Ask before speaking for constituents on track planIn a...

Letters

March 29, 1998

Ask before speaking for constituents on track plan

In a March 15 article "Auto racing fans rally at bar," Anne Arundel County Councilman Thomas W. Redmond Sr. said he doesn't think there's much opposition from Pasadena residents to building an auto racetrack on the shores of the Patapsco River.

Maybe he should check with his constituents first before socializing with outside racing fans at a bar.

It would be an environmental outrage to place a 55,000-seat auto racetrack, a massive source of air and runoff pollution, not to mention noise, on the banks of one of the Chesapeake Bay's major tributaries.

In recent years, Maryland has made great strides in improving the bay's water quality. Many businesses, from family farms along the Pocomoke River to clammers from Rock Hall, are having to make economic sacrifices as part of that clean-up effort. Imagine their reaction if, in the name of economic gain, the state allows an auto racetrack on state-owned wetlands.

I don't know if there's anywhere in Maryland that this racetrack can be located without adverse consequences to local residents or the environment. But I do know the worst location imaginable is on the shores of the Patapsco. The people of Maryland and the waters of the bay would be far better served if the site were turned into a waterfront state park readily accessible to urban populations.

Rebecca Kolberg

Pasadena

Regarding The Sun's editorial of March 18, "County Council's Dennis Rodman," I know of Dennis Rodman and Thomas W. Redmond Sr. The comparison is outrageous and ridiculous. The editorial unfairly criticizes a man who was asked for his thoughts by other council members and gave them.

Faion Lott

Pasadena

A March 18 article expressing the sentiments of Sen. Philip Jimeno and delegates from District 31 on the public input process for a proposed racetrack in Pasadena misses the mark entirely ("State legislators join fray over auto racetrack"). The legislation introduced by Anne Arundel County Councilman Thomas W. Redmond Sr. is restrictive and site-specific.
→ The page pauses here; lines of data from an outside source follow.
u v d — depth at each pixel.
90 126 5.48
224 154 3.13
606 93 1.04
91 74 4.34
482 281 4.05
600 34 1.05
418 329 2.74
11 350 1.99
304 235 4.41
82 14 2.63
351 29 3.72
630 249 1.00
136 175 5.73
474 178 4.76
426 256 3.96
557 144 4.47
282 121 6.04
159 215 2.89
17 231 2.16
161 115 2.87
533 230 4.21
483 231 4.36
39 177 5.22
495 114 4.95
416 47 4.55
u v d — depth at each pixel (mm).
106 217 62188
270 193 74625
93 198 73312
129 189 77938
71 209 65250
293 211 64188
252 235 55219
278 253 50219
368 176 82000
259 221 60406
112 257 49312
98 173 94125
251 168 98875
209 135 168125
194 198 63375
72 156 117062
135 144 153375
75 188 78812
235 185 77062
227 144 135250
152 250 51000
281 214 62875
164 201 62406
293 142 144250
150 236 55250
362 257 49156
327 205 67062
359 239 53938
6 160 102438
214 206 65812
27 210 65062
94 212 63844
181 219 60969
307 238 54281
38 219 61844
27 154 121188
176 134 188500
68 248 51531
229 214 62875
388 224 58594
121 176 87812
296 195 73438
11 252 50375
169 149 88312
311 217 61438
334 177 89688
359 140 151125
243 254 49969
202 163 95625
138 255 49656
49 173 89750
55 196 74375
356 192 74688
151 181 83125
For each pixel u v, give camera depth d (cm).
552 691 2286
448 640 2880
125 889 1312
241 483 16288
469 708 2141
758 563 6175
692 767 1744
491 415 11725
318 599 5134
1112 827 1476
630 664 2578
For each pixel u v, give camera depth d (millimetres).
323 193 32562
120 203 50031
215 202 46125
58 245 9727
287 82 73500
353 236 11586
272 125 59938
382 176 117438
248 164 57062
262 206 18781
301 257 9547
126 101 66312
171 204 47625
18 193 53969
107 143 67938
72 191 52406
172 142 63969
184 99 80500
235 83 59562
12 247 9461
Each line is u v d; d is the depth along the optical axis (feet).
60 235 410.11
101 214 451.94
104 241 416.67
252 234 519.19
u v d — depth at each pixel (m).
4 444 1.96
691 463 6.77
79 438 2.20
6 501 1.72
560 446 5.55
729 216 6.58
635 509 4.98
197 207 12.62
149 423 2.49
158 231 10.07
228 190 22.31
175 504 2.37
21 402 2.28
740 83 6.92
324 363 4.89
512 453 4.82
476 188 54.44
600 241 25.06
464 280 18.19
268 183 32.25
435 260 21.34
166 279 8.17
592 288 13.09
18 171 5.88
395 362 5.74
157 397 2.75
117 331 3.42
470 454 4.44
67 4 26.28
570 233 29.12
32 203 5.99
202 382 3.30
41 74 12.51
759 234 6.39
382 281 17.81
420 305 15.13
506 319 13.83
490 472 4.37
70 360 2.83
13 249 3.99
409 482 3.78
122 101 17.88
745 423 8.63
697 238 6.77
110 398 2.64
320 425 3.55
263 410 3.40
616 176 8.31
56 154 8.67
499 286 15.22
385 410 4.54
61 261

It would permit construction on the former copper plant on Kembo Road only. The public will have several meetings and at least one opportunity (maybe more) to express its views to the County Council. At these hearings, the public may support the proposal, oppose it or request that the council amend or reject it.

This is the same process that was used for locating Marley Station mall. To imply that this is an end-run around standard procedure is nonsense. The charter provides for conditional-use zoning for situations exactly like the mall and the proposed racetrack. Unlike the industrial property located in West County, bordered to the south by a residential community, this property is surrounded by other heavily zoned properties. Residential communities are not immediately adjacent to the site.

There will be a public meeting on the proposed racetrack on April 9. The hearing on the legislation will be April 20. This process and the legislation will offer ample opportunities for citizens to appear before their elected officials to express concerns, in much the same manner as they would appear before Mr. Jimeno and the delegates to debate a bill in the Maryland General Assembly.

In fact, citizens have more opportunity before the County Council than they do with a 90-day legislative session. If Mr. Jimeno can introduce major legislation that affects the entire state, have a public hearing, a committee vote and have it voted into law in less than 90 days, why does he feel the same process, when used by the County Council, is unfair?

How is this "jamming legislation" and why is it a "slap in the face" if Mr. Jimeno uses the same method in the General Assembly? Is the senator implying that the legislative process is OK for him, but not for Mr. Redmond?

Thomas C. Andrews

Annapolis

The writer is chief administrative officer for Anne Arundel County.

Pub Date: 3/29/98 In response to your editorial of March 23 concerning legislative action on teacher and state-worker pension improvements, your concerns are a bit extreme.

Yes, the sky could fall and the state's rich pension assets could lose value. But with the pay-as-you-go new pension (3 percent contribution), employees will have the opportunity to pay for their own improvements.

The obligations to state taxpayers (employees are taxpayers, too) is that the same amount of contribution to pensions now (11.67 percent) will be required for the improved pension (11.58 percent), if the suggested, conservative, asset recommendations are implemented.

The Maryland Pension System created this improved plan and its auditor, Milliman & Robertson, Inc., endorsed the plan. The Maryland legislature hired a second auditor, the Segal Co., which also concurred with the pension improvement plan.